Tool making
Tool making typically means making tooling used to produce products. Common tools include metal forming rolls, lathe bits, milling cutters, and form tools. Tool making may also include precision fixturing or machine tools used to manufacture, hold, or test products during their fabrication. Due to the unique nature of a tool maker's work, it is often necessary to fabricate custom tools or modify standard tools.
Die making
Die making is a subgenre of tool making that focuses on making and maintaining dies. This often includes making punches, dies, steel rule dies, and die sets. Precision is key in die making; punches and dies must maintain proper clearance to produce parts accurately, and it is often necessary to have die sets machined with tolerances of less than one thousandth of an inch.
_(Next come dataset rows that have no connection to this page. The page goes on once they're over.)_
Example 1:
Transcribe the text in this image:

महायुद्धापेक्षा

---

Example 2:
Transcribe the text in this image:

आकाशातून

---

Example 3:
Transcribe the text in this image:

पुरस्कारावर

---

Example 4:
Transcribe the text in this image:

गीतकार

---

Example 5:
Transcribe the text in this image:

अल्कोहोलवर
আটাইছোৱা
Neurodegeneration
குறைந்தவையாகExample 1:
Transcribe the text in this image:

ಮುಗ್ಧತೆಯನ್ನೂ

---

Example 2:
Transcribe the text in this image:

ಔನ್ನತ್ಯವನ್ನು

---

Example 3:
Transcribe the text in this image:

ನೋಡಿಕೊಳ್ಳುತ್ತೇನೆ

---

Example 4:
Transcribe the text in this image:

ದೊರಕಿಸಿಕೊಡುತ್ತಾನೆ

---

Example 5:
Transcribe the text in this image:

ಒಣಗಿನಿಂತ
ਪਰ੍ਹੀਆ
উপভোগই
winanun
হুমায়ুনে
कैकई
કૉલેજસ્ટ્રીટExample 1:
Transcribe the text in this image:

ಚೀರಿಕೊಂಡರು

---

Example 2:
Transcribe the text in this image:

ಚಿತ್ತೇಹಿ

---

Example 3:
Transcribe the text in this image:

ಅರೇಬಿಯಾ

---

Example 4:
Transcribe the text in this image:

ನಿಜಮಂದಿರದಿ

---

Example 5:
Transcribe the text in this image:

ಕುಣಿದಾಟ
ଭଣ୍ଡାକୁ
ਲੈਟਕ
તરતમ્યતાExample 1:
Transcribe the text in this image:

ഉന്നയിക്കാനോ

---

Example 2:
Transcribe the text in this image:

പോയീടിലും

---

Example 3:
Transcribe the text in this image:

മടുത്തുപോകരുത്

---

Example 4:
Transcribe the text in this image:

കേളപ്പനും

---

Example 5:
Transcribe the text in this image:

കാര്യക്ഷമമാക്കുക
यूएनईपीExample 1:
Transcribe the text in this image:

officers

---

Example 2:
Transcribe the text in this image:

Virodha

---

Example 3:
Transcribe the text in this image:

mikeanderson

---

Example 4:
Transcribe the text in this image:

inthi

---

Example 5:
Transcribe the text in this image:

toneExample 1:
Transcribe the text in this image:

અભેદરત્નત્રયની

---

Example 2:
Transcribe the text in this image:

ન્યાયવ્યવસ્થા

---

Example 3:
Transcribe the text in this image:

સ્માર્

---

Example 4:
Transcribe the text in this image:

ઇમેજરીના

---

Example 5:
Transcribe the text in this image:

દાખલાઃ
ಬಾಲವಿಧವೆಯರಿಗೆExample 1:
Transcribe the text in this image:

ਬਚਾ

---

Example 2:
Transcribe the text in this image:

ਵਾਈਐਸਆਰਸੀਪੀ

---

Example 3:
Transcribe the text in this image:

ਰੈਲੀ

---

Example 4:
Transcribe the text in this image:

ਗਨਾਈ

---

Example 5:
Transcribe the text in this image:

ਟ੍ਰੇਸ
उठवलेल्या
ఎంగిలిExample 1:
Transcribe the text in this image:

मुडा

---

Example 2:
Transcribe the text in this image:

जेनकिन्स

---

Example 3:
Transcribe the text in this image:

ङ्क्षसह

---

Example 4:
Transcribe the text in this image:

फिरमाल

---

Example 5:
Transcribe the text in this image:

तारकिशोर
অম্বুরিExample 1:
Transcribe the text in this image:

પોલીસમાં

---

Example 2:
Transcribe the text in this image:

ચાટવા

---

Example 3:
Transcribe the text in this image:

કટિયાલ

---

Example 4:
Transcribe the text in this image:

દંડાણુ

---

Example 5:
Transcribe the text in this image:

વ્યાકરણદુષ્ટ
Conventional machining, one of the most important material removal methods, is a collection of material-working processes in which power-driven machine tools, such as lathes, milling machines, and drill presses, are used with a sharp cutting tool to mechanically cut the material to achieve the desired geometry. Machining is a part of the manufacture of almost all metal products, and it is common for other materials, such as wood and plastic, to be machined. A person who specializes in machining is called a machinist. A room, building, or company where machining is done is called a machine shop. Much of modern day machining is controlled by computers using computer numerical control (CNC) machining. Machining can be a business, a hobby, or both.
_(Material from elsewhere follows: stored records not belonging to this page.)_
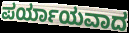
ಪರ್ಯಾಯವಾದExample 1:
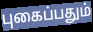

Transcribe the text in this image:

புகைப்பதும்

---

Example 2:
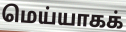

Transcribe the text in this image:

மெய்யாகக்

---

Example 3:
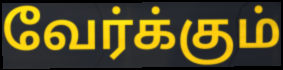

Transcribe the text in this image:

வேர்க்கும்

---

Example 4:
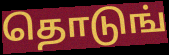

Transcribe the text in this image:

தொடுங்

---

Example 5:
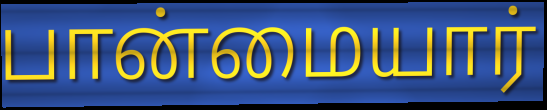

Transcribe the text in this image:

பான்மையார்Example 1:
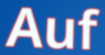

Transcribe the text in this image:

Auf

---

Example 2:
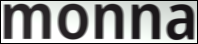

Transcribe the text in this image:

monna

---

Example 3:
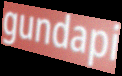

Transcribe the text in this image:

gundapi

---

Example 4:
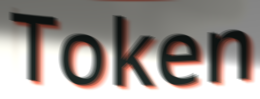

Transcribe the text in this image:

Token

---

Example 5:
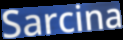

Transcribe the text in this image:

Sarcina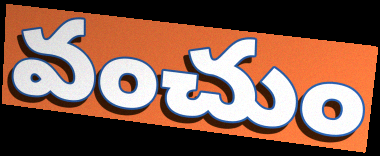
వంచుం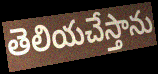
తెలియచేస్తాను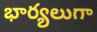
భార్యలుగా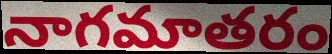
నాగమాతరం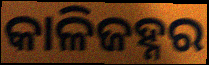
କାଳିଜହ୍ନର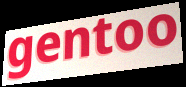
gentooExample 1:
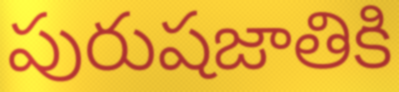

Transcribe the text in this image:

పురుషజాతికి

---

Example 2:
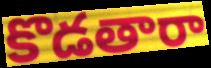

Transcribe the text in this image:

కొడతారా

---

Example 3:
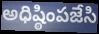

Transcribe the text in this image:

అధిష్ఠింపజేసి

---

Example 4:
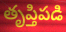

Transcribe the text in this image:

తృప్తిపడి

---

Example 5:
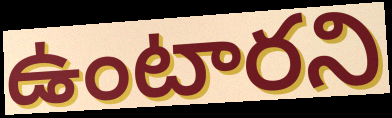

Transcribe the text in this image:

ఉంటారని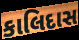
કાલિદાસ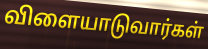
விளையாடுவார்கள்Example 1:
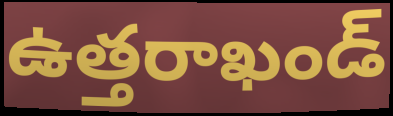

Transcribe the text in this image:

ఉత్తరాఖండ్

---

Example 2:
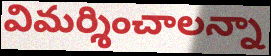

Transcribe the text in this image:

విమర్శించాలన్నా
The precise meaning of the term "machining" has evolved over the past 1.5 centuries as technology has advanced. During the Machine Age, it referred to (what we today might call) the "traditional" machining processes, such as turning, boring, drilling, milling, broaching, sawing, shaping, planing, reaming, and tapping, or sometimes to grinding. Since the advent of new technologies such as electrical discharge machining, electrochemical machining, electron beam machining, photochemical machining, and ultrasonic machining, the retronym "conventional machining" can be used to differentiate the classic technologies from the newer ones. The term "machining" without qualification usually implies conventional machining.